Derlon Almeida responde com sua arte característica, que mistura gravura popular e street art em desenhos que remetem às ilustrações de literatura de cordel.

Se você já passou por um muro com um grafite nesse estilo, com traços fortes que remetem à prática da xilogravura, certamente você já passou por uma obra de Derlon Almeida. Artista de 29 anos e natural de Recife (PE), ele imprime em muros, paredes e cartazes sua arte marcante que mistura arte popular e street art. Com traços fortes, muito contraste e grande valorização da cor branca, os grafites de Derlon fazem referência à cultura tradicional nordestina e são inspirados na xilogravura, método antigo de pintura, do qual pouco se sabe sobre a origem. Segundo historiadores, foi desenvolvida pelos chineses e já era praticada por este povo desde o século 6. No Brasil, a técnica se popularizou na região nordeste, onde era frequentemente utilizada para ilustração da literatura de cordel e se eternizou em nomes como J.Borges e Gilvan Samico.

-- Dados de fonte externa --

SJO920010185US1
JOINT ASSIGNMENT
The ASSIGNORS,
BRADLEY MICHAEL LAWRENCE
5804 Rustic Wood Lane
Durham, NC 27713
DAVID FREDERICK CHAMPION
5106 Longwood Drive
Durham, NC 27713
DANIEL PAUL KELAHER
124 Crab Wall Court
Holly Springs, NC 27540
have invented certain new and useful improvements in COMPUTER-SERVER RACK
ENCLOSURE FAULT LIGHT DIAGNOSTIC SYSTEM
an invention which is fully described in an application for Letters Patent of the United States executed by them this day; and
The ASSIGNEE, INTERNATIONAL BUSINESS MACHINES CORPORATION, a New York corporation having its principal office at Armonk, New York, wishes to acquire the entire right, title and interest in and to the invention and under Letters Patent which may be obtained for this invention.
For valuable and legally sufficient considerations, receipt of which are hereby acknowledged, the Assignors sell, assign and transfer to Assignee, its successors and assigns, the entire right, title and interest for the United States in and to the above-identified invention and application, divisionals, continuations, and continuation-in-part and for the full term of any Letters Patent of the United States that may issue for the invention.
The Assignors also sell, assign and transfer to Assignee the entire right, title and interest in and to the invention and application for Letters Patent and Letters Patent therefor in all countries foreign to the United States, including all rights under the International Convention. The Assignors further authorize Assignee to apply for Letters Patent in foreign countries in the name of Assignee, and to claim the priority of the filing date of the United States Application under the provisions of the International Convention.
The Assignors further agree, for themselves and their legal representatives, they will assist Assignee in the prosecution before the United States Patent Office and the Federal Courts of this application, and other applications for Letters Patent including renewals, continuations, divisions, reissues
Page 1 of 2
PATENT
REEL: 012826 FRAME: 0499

Foi nessas raízes, uma das principais formas de comunicação impressa da cultura popular, tão presentes desde a infância no imaginário do artista, que Derlon encontrou a identidade que buscava para seu trabalho e transformou a prática quase primitiva em uma arte contemporânea a todos nós. Ao contrário do excesso de cores comum em grafites de muitos artistas de rua, o pernambucano escolheu o simples, o que fala mais perto ao ouvido das pessoas que estão nas ruas. Traços grossos e expressões fortes, muitas vezes sofridas, que transmitem as emoções de um povo que o artista conhece bem.

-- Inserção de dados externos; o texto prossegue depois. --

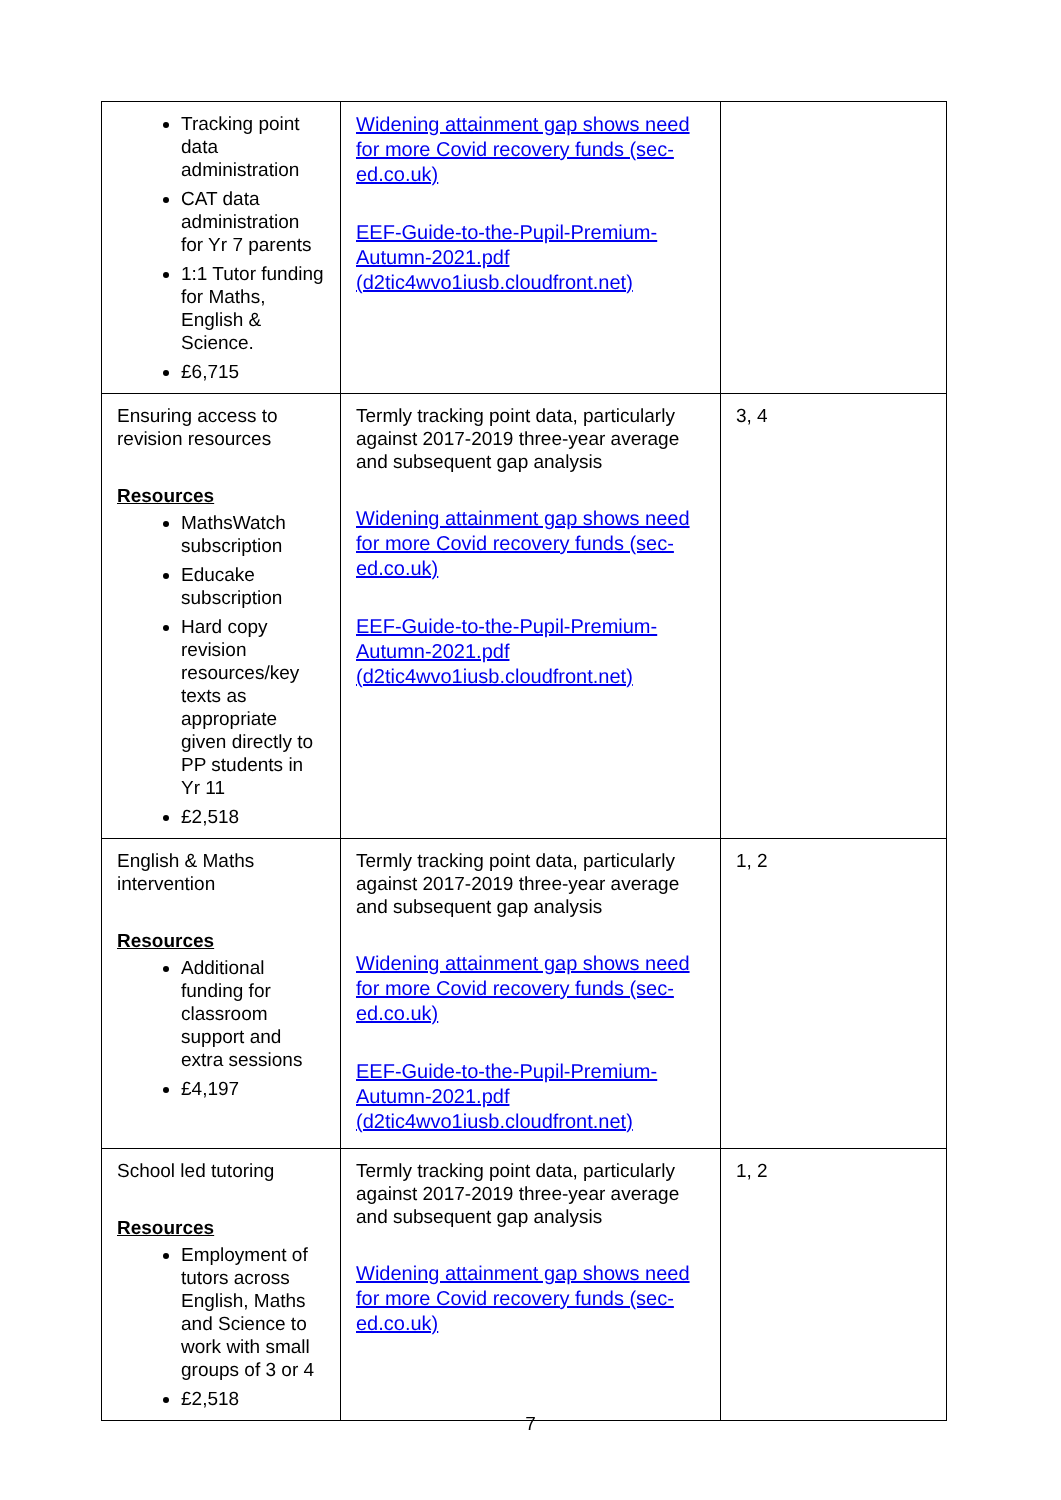| Tracking point data administration CAT data administration for Yr 7 parents 1:1 Tutor funding for Maths, English & Science. £6,715 | Widening attainment gap shows need for more Covid recovery funds (sec-ed.co.uk) EEF-Guide-to-the-Pupil-Premium-Autumn-2021.pdf (d2tic4wvo1iusb.cloudfront.net) | |
| Ensuring access to revision resources Resources MathsWatch subscription Educake subscription Hard copy revision resources/key texts as appropriate given directly to PP students in Yr 11 £2,518 | Termly tracking point data, particularly against 2017-2019 three-year average and subsequent gap analysis Widening attainment gap shows need for more Covid recovery funds (sec-ed.co.uk) EEF-Guide-to-the-Pupil-Premium-Autumn-2021.pdf (d2tic4wvo1iusb.cloudfront.net) | 3, 4 |
| English & Maths intervention Resources Additional funding for classroom support and extra sessions £4,197 | Termly tracking point data, particularly against 2017-2019 three-year average and subsequent gap analysis Widening attainment gap shows need for more Covid recovery funds (sec-ed.co.uk) EEF-Guide-to-the-Pupil-Premium-Autumn-2021.pdf (d2tic4wvo1iusb.cloudfront.net) | 1, 2 |
| School led tutoring Resources Employment of tutors across English, Maths and Science to work with small groups of 3 or 4 £2,518 | Termly tracking point data, particularly against 2017-2019 three-year average and subsequent gap analysis Widening attainment gap shows need for more Covid recovery funds (sec-ed.co.uk) | 1, 2 |
7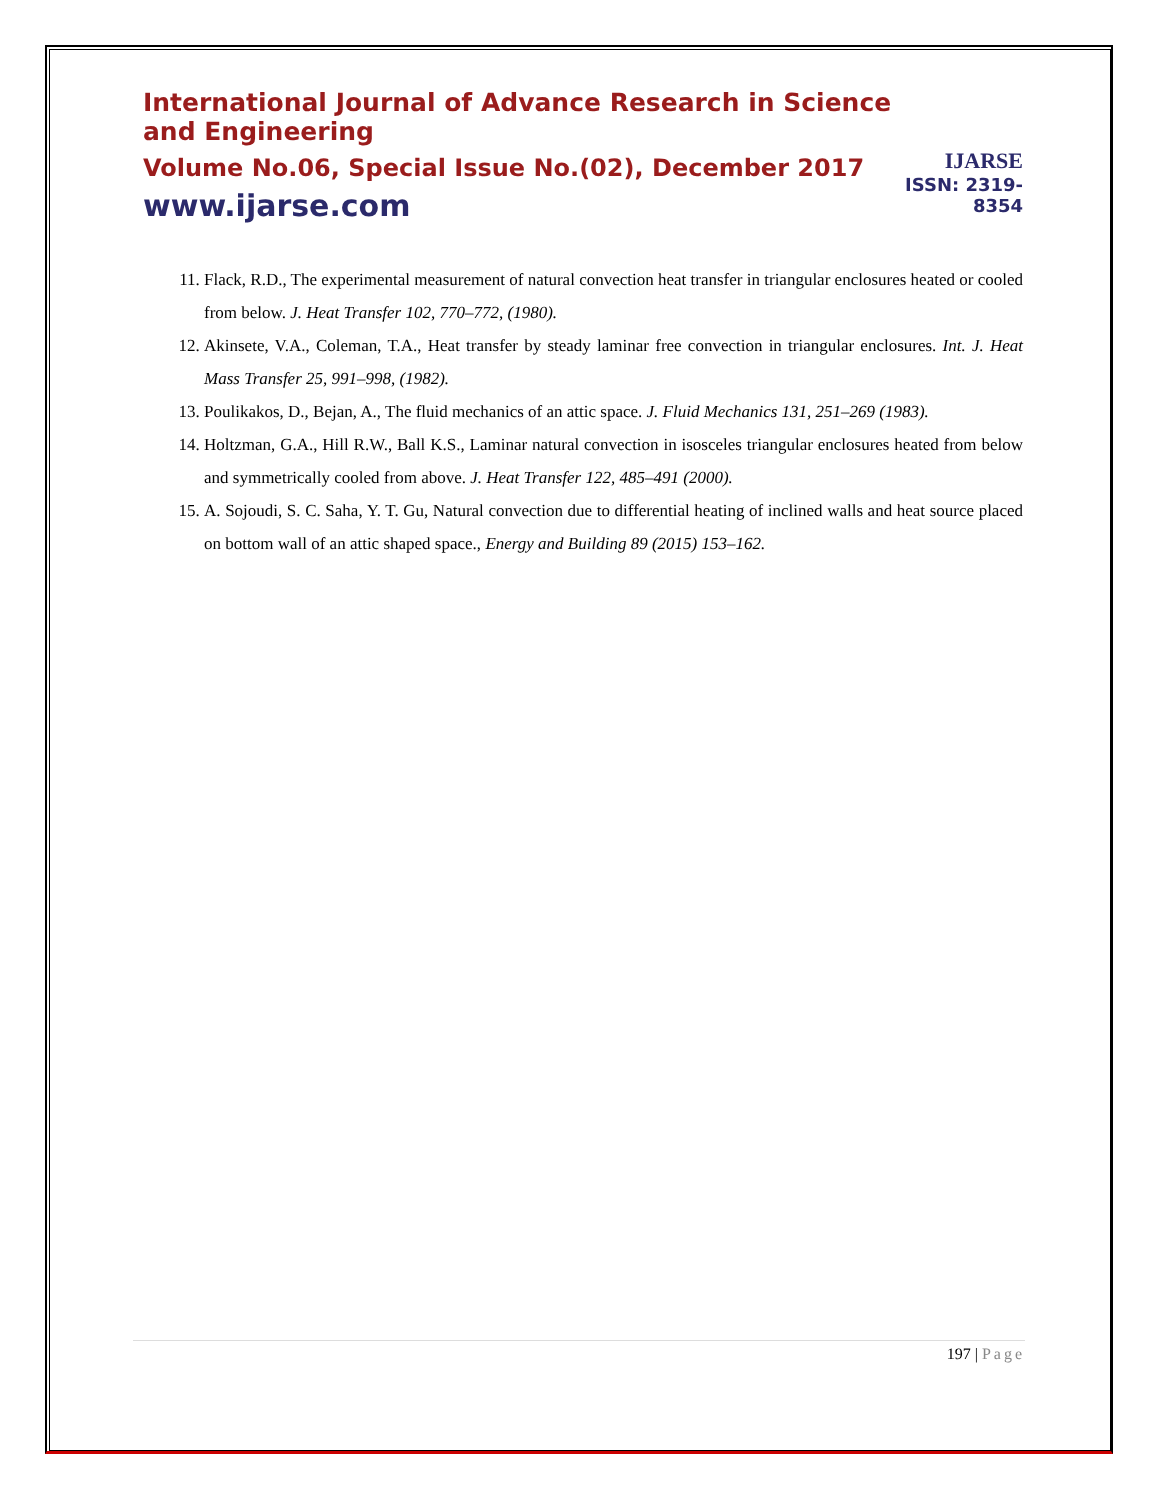International Journal of Advance Research in Science and Engineering
Volume No.06, Special Issue No.(02), December 2017
www.ijarse.com
IJARSE
ISSN: 2319-8354
11. Flack, R.D., The experimental measurement of natural convection heat transfer in triangular enclosures heated or cooled from below. J. Heat Transfer 102, 770–772, (1980).
12. Akinsete, V.A., Coleman, T.A., Heat transfer by steady laminar free convection in triangular enclosures. Int. J. Heat Mass Transfer 25, 991–998, (1982).
13. Poulikakos, D., Bejan, A., The fluid mechanics of an attic space. J. Fluid Mechanics 131, 251–269 (1983).
14. Holtzman, G.A., Hill R.W., Ball K.S., Laminar natural convection in isosceles triangular enclosures heated from below and symmetrically cooled from above. J. Heat Transfer 122, 485–491 (2000).
15. A. Sojoudi, S. C. Saha, Y. T. Gu, Natural convection due to differential heating of inclined walls and heat source placed on bottom wall of an attic shaped space., Energy and Building 89 (2015) 153–162.
197 | Page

Em seu livro Antologia de Folclore Brasileiro, Américo Pellegini Filho, estudioso da cultura popular, afirma ainda no início da década de 80: “Já dizíamos em trabalho anterior que as xilogravuras populares tendiam a continuar existindo isoladamente dos próprios folhetos de cordel, em função dos quais tinham sido originadas”. O que Pellegini Filho talvez não imaginasse, é que esta arte faria história também em muros, sejam em centros urbanos ou em áreas rurais. Suas obras podem ser vistas principalmente em painéis e muros por Recife, mas em São Paulo e no Rio de Janeiro é possível esbarrar com um grafite do artista, além de trabalhos que realiza em exposições e galerias de arte, no Brasil e no exterior. A exposição Ouro Branco, seu mais recente trabalho, retrata famílias de agricultores no sertão nordestino.

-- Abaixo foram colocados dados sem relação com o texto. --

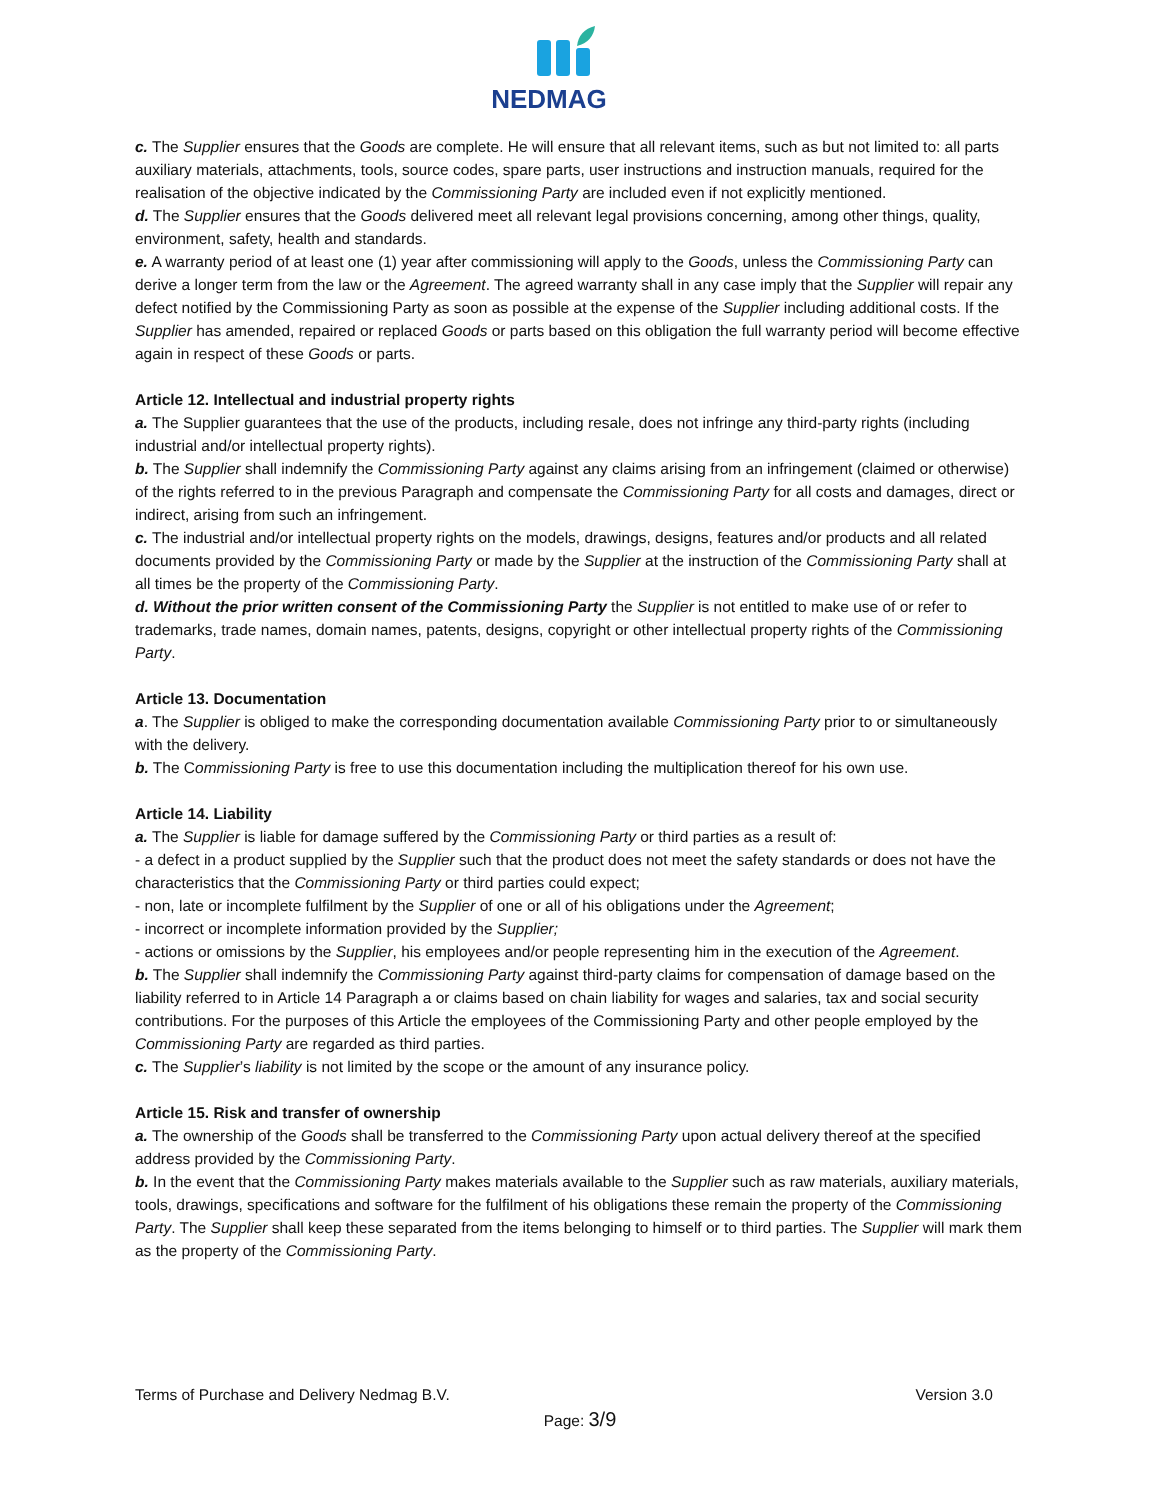NEDMAG
c. The Supplier ensures that the Goods are complete. He will ensure that all relevant items, such as but not limited to: all parts auxiliary materials, attachments, tools, source codes, spare parts, user instructions and instruction manuals, required for the realisation of the objective indicated by the Commissioning Party are included even if not explicitly mentioned.
d. The Supplier ensures that the Goods delivered meet all relevant legal provisions concerning, among other things, quality, environment, safety, health and standards.
e. A warranty period of at least one (1) year after commissioning will apply to the Goods, unless the Commissioning Party can derive a longer term from the law or the Agreement. The agreed warranty shall in any case imply that the Supplier will repair any defect notified by the Commissioning Party as soon as possible at the expense of the Supplier including additional costs. If the Supplier has amended, repaired or replaced Goods or parts based on this obligation the full warranty period will become effective again in respect of these Goods or parts.
Article 12. Intellectual and industrial property rights
a. The Supplier guarantees that the use of the products, including resale, does not infringe any third-party rights (including industrial and/or intellectual property rights).
b. The Supplier shall indemnify the Commissioning Party against any claims arising from an infringement (claimed or otherwise) of the rights referred to in the previous Paragraph and compensate the Commissioning Party for all costs and damages, direct or indirect, arising from such an infringement.
c. The industrial and/or intellectual property rights on the models, drawings, designs, features and/or products and all related documents provided by the Commissioning Party or made by the Supplier at the instruction of the Commissioning Party shall at all times be the property of the Commissioning Party.
d. Without the prior written consent of the Commissioning Party the Supplier is not entitled to make use of or refer to trademarks, trade names, domain names, patents, designs, copyright or other intellectual property rights of the Commissioning Party.
Article 13. Documentation
a. The Supplier is obliged to make the corresponding documentation available Commissioning Party prior to or simultaneously with the delivery.
b. The Commissioning Party is free to use this documentation including the multiplication thereof for his own use.
Article 14. Liability
a. The Supplier is liable for damage suffered by the Commissioning Party or third parties as a result of:
- a defect in a product supplied by the Supplier such that the product does not meet the safety standards or does not have the characteristics that the Commissioning Party or third parties could expect;
- non, late or incomplete fulfilment by the Supplier of one or all of his obligations under the Agreement;
- incorrect or incomplete information provided by the Supplier;
- actions or omissions by the Supplier, his employees and/or people representing him in the execution of the Agreement.
b. The Supplier shall indemnify the Commissioning Party against third-party claims for compensation of damage based on the liability referred to in Article 14 Paragraph a or claims based on chain liability for wages and salaries, tax and social security contributions. For the purposes of this Article the employees of the Commissioning Party and other people employed by the Commissioning Party are regarded as third parties.
c. The Supplier’s liability is not limited by the scope or the amount of any insurance policy.
Article 15. Risk and transfer of ownership
a. The ownership of the Goods shall be transferred to the Commissioning Party upon actual delivery thereof at the specified address provided by the Commissioning Party.
b. In the event that the Commissioning Party makes materials available to the Supplier such as raw materials, auxiliary materials, tools, drawings, specifications and software for the fulfilment of his obligations these remain the property of the Commissioning Party. The Supplier shall keep these separated from the items belonging to himself or to third parties. The Supplier will mark them as the property of the Commissioning Party.
Terms of Purchase and Delivery Nedmag B.V. Version 3.0
Page: 3/9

O OURO BRANCO DO SERTÃO NORDESTINO

A Exposição Ouro Branco, que já teve intervenções em São Paulo, Rio de Janeiro e Recife, e chega a Paris em junho, é resultado da residência artística no distrito rural de Riacho do Meio, no município de Choró (CE). Derlon levou sua arte essencialmente de rua para o interior do sertão cearense e agora, traz o resultado deste trabalho de volta às ruas. O artista passou uma semana vendo de perto como é a vida dos agricultores do local e conhecendo melhor suas trajetórias e histórias de vida.

“Através de pinturas em casas da comunidade, retratei um pouco daquilo que vi, das pessoas que conheci e as histórias que ouvi. Minha intenção agora é valorizar a história dessa comunidade. Fazer com que outras pessoas conheçam um pouco mais do sertão. Ajudando a preservar a memória deste lugar para as gerações futuras”, explicou Derlon, no vídeo que apresenta o projeto, no Catarse.

A iniciativa veio da marca francesa VERT, que tem a proposta de produzir sapatos de modo sustentável, a partir dos conceitos de agroecologia e da preocupação social e com o meio ambiente. O que isso tudo tem a ver com Derlon? O local onde o artista fez sua residência a convite da marca é uma das comunidades que vende algodão agroecológico – o chamado ouro branco – para a empresa. O outro produto final dessa empreitada é uma linha de produtos desenvolvidos em parceria com o artista, toda feita em algodão orgânico produzido pela comunidade cearense.

A vida e o cotidiano de 72 famílias de algodoeiros do semiárido cearense foram representados em muros por Derlon.

Todo o trabalho foi registrado pelo fotógrafo Pablo Saborido e está reproduzido em cartazes gigantes na exposição Ouro Branco; em São Paulo as figuras estão coladas na praça Benedito Calixto; em Recife, na Loja Avesso; e no Rio de Janeiro, na Artur Fidalgo galeria. A exposição chega a Paris em junho, em muros próximos ao rio Sena.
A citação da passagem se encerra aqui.